The findings of the two studies are, no surprise, very similar: women receiving smallpox vaccine during the first trimester of pregnancy had a rate of major birth defects in their offspring of 4.5%, while the offspring of women vaccinated post-pregnancy had a major birth defect rate of only 3.2%. The birth defect rate is therefore 40% higher if the mother was vaccinated during the first trimester.

The paper fails to explain significant problems with the military database, whose accuracy was previously studied by Ryan and discussed in my earlier blog. The sensitivity for identifying anthrax vaccinations in this database was less than 70%. How well does it correctly identify smallpox vaccinations?
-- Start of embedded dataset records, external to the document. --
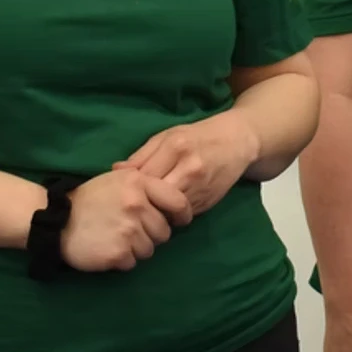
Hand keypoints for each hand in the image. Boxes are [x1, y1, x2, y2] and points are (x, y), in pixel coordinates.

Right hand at [57, 168, 186, 271]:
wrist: (57, 219)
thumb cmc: (90, 198)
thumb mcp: (118, 179)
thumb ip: (144, 185)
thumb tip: (176, 198)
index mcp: (139, 183)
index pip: (178, 202)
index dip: (182, 215)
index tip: (179, 221)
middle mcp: (136, 205)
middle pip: (164, 232)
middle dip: (151, 235)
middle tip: (130, 230)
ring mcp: (128, 230)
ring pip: (150, 250)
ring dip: (136, 248)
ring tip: (116, 238)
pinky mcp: (118, 252)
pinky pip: (133, 262)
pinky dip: (122, 260)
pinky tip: (107, 248)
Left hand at [119, 113, 260, 218]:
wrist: (237, 140)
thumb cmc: (197, 136)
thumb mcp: (167, 137)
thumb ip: (142, 155)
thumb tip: (115, 171)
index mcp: (176, 147)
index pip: (143, 176)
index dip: (130, 187)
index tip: (123, 191)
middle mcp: (189, 168)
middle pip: (155, 196)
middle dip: (141, 202)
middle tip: (131, 205)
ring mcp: (200, 187)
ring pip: (168, 210)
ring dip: (155, 212)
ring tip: (146, 209)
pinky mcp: (208, 202)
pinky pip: (182, 215)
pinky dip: (171, 215)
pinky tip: (165, 209)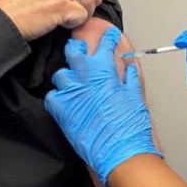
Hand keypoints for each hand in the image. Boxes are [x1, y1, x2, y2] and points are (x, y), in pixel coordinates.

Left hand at [45, 26, 160, 184]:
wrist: (120, 151)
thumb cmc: (130, 127)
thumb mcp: (135, 98)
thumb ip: (130, 79)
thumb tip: (129, 68)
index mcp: (105, 73)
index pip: (104, 46)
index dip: (106, 38)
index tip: (107, 36)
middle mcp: (86, 80)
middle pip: (74, 52)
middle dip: (76, 48)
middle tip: (80, 49)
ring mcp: (72, 94)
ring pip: (60, 74)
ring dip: (67, 76)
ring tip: (73, 82)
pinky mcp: (62, 110)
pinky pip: (52, 97)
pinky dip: (57, 97)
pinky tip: (64, 101)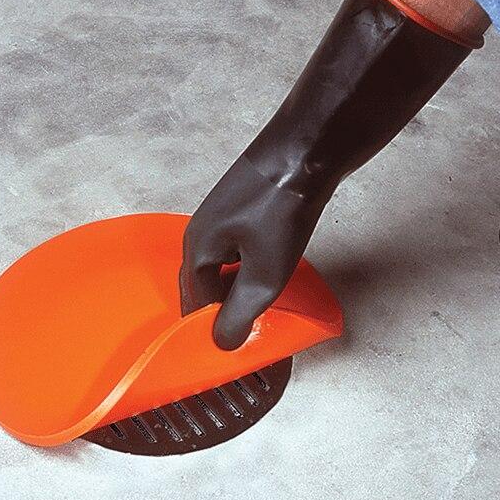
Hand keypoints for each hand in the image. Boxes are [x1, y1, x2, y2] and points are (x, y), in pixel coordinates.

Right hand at [179, 155, 324, 349]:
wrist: (305, 153)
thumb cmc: (280, 210)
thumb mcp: (263, 275)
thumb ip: (239, 313)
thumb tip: (221, 343)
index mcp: (197, 248)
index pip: (195, 302)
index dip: (213, 326)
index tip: (233, 346)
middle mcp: (202, 230)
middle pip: (204, 282)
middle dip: (222, 307)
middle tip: (245, 329)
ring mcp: (223, 214)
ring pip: (222, 265)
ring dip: (236, 287)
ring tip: (258, 306)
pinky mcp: (245, 205)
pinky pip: (237, 247)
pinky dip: (247, 266)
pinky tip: (268, 271)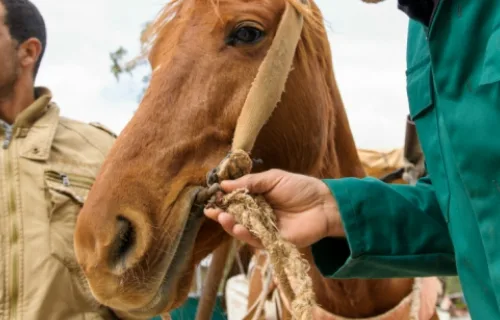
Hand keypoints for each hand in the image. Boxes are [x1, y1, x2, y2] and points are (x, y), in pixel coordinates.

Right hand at [204, 169, 344, 248]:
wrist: (324, 204)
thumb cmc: (300, 188)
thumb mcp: (273, 179)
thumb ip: (250, 182)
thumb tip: (224, 184)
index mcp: (258, 198)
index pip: (235, 200)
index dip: (223, 200)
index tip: (211, 198)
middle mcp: (259, 214)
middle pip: (236, 217)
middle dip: (223, 214)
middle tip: (212, 211)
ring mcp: (265, 228)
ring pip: (243, 230)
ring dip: (231, 225)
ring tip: (223, 218)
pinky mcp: (273, 241)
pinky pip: (256, 240)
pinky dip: (246, 235)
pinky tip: (238, 228)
Only 30 of 672 women vaccinated in the first trimester had infants born with major birth defects. So even though the birth defect rate was 40% higher, it did not achieve statistical significance. The authors then incorrectly concluded that, "smallpox vaccine, when inadvertently administered to pregnant women, is not associated with preterm delivery or birth defects in liveborn infants."

What would a true scientist have done with these results?

First, a true scientist would not have misrepresented the data. To be accurate, the paper should have said that a sizeable increase in birth defects was found, but given the numbers involved, did not reach statistical significance.

Second, the paper should have pointed out that a similar effect had been found for anthrax vaccination, in a larger but overlapping cohort of servicewomen, by three of the same authors. The two vaccines administered together probably caused confounding, making it impossible to determine how much each vaccine may have contributed to the birth defects (which were statistically significant at the 0.05% level for some of the anthrax findings).

Third, a true scientist would have expanded the sample size, to try and achieve statistical significance. This would have simply entailed using the same database over a longer duration. The paper was submitted in 2008, so there was time to obtain additional data on servicewomen vaccinated since 2004. Of course, then the result might no longer be used to support military vaccine policy.